All python dependences are in environment.yml. Install with:
conda env create -f environment.yml
conda activate open_aps
pip3 install -e .
Package utility can be broadly divided into processing and segmentation.
Processing the repository creates two dataframes, one containing the insulin, carbohydrate and blood glucose information from the participant cohort and the other containing binary labels of glucose control events. This function can be run using the following command from within the root folder:
python cleaner/main_proc.py
Only certain participants in the OpenAPS Data Commons have pump devices that log all the insulin doses delivered by their systems. The IDs of these participants are stored in pts.txt and are selectively filtered when creating the dataset. Configuration information for dataset processing and segmentation can be found in /configs folders.

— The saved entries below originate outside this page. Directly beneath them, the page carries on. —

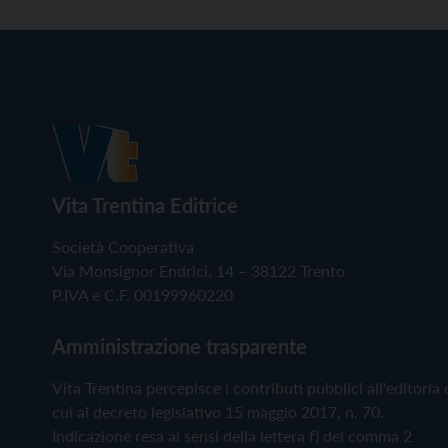
Vita Trentina Editrice
Società Cooperativa
Via Monsignor Endrici, 14 – 38122 Trento
P.IVA e C.F. 00199960220
Amministrazione trasparente
Vita Trentina percepisce i contributi pubblici all'editoria 
cui al decreto legislativo 15 maggio 2017, n. 70.
Indicazione resa ai sensi della lettera f) del comma 2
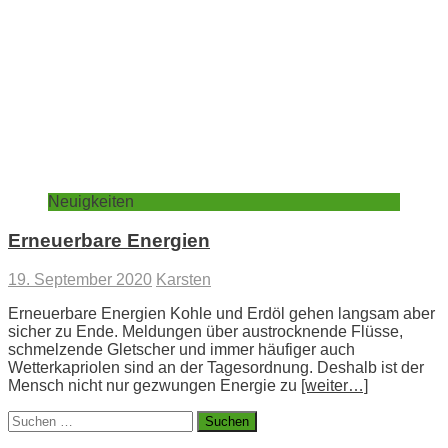
Neuigkeiten
Erneuerbare Energien
19. September 2020
Karsten
Erneuerbare Energien Kohle und Erdöl gehen langsam aber
sicher zu Ende. Meldungen über austrocknende Flüsse,
schmelzende Gletscher und immer häufiger auch
Wetterkapriolen sind an der Tagesordnung. Deshalb ist der
Mensch nicht nur gezwungen Energie zu
[weiter…]
Suchen
nach:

Segmentation combines the processed data and breaks it into continuous segments for machine learning or reinforcement learning tasks. This function can be run from the root folder using:
python cleaner/main_segment.py
The function outputs two dictionaries with keys corresponding to the features of a Markov decision process:
- "observations" - the participant's blood glucose, insulin and carbydrates
- "actions" - insulin dosing actions of the participant's blood glucose controller
- "rewards" - how positive a given state or action is for a participant's health
- "terminals" - whether the actions of the controller result in patient hospitalisation
The "rewards" and "observations" representations are determined by functions described in feature_rep.py and can be readily modified to incorporate new information. To use the data for time-series prediction, the "observations" metric represents a continuous sequence and therefore can be used as both an input and target for blood glucose forecasting. The second dictionary output by the model represents the "observations" without processing.
Below is the basic project structure:
|- config/ (default configurations for processing & segmentation)
|- datasets/
|- images/
|- cleaner/
|- demographic.py (processing of patient demographic info)
|- feature_rep.py (representation of model features)
|- helper.py (general support functions)
|- main_proc.py (main processing function)
|- main_segment.py (main segmentation function)
|- quant_proc.py (tools for processing quantitative metrics)
|- qual_proc.py (tools for processing qualitative self-reports)
|- visualise.py (view the processed data)
We would like to thank the administrator of the OpenAPS data commons, Dana Lewis, for providing access to the repository and answering our questions about the contents.